I am writing a python function to do data processing with dask. I want to automatically close the dask cluster and client if any errors or exceptions raised. So I use the with ... as: statement. The function structure is:

def func(input:str, # path to input
         output:str, # path to output
        ):
    with LocalCluster() as cluster, Client(cluster) as client:
        # load the input with dask
        # set up computing graph
        da.compute([...])

The cluster and client are successfully closed if I make a KeyboardInterrupt when the data are processing, i.e, da.compute(). However, when the program is setting up the cluster, i.e, calling LocalCluster(), the cluster are not successfully closed when I make an interrupt. I will get something as:

......
KeyboardInterrupt: 
2023-10-20 18:55:38,520 - distributed.nanny - WARNING - Restarting worker
2023-10-20 18:55:38,523 - distributed.nanny - WARNING - Restarting worker
2023-10-20 18:55:38,529 - distributed.nanny - WARNING - Restarting worker
2023-10-20 18:55:38,532 - distributed.nanny - WARNING - Restarting worker
2023-10-20 18:55:38,535 - distributed.nanny - WARNING - Restarting worker
2023-10-20 18:55:38,548 - distributed.nanny - WARNING - Restarting worker
2023-10-20 18:55:38,549 - distributed.nanny - WARNING - Restarting worker
2023-10-20 18:55:38,556 - distributed.nanny - WARNING - Restarting worker

The worker are not stopped.

So, the next time when I run this function again, I will get:

/users/kangl/miniconda3/envs/work/lib/python3.10/site-packages/distributed/node.py:182: UserWarning: Port 8787 is already in use.
Perhaps you already have a cluster running?
Hosting the HTTP server on port 37963 instead
  warnings.warn(

since the previous cluster is not closed.
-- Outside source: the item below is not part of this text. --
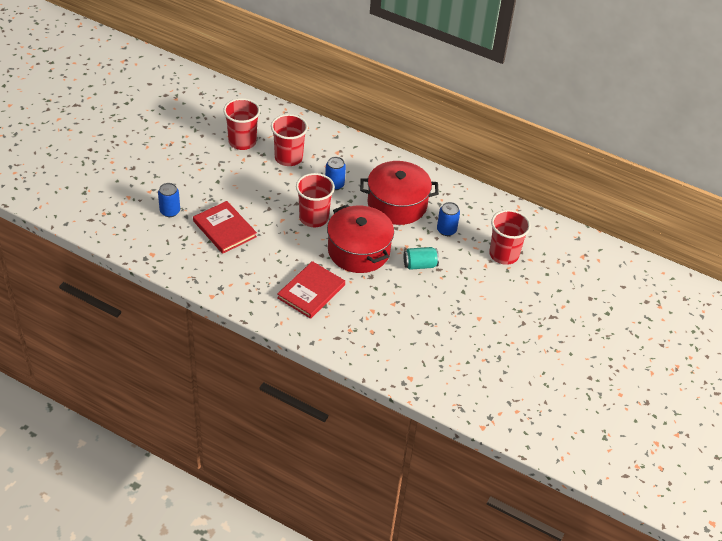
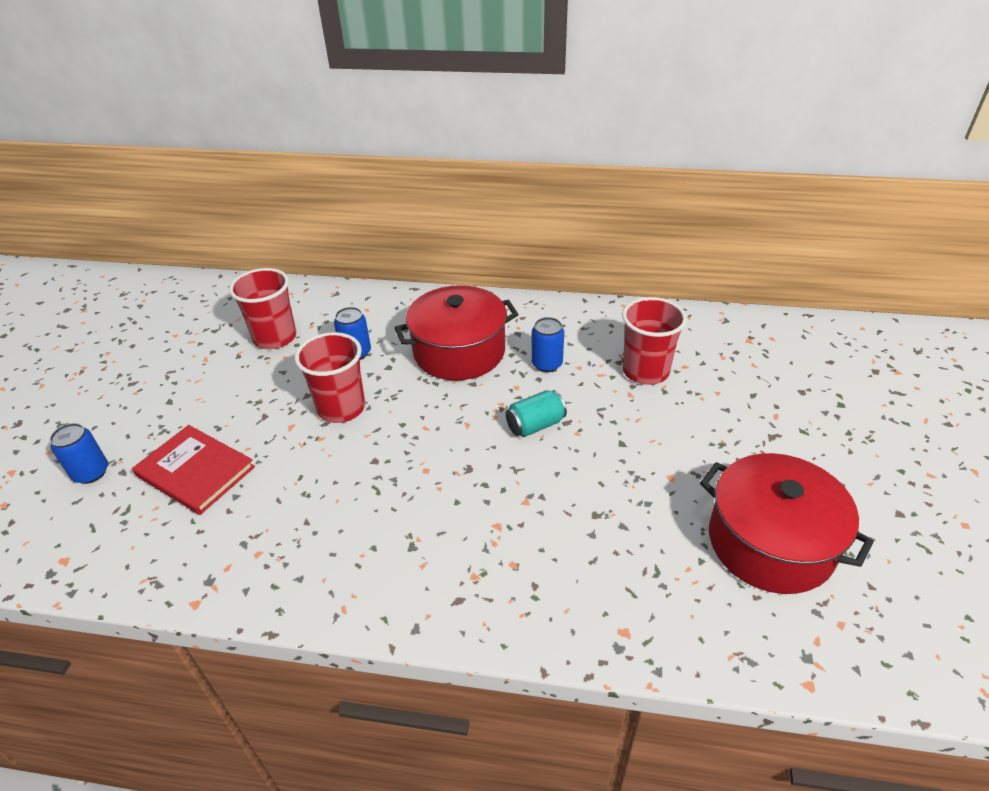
camera: 15 degrees left, 5 degrees down
(242, 142) = (198, 336): red cup -> none
(311, 291) = (379, 529): red book -> none
(358, 251) = (431, 434): red pot -> red pot (770, 542)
Any method to automatically close the cluster when interrupt happens during creating the LocalCluster?


Solution

  • I am pretty sure this would require a deep code change in distributed to achieve. The way that with works, the context is only set up once LocalCluster() completes, so if you interrupt before then, there is no context yet to safely exit out of.

    One thing you might experiment with is

    cluster = LocalCluster(n_workers=0, ...)
    with cluster:
        cluster.scale(...)
        # cluster.wait_for_workers(...) # if you need it
        with Client(cluster) as client:
            compute(...)
    

    where now the slow line happens inside a context.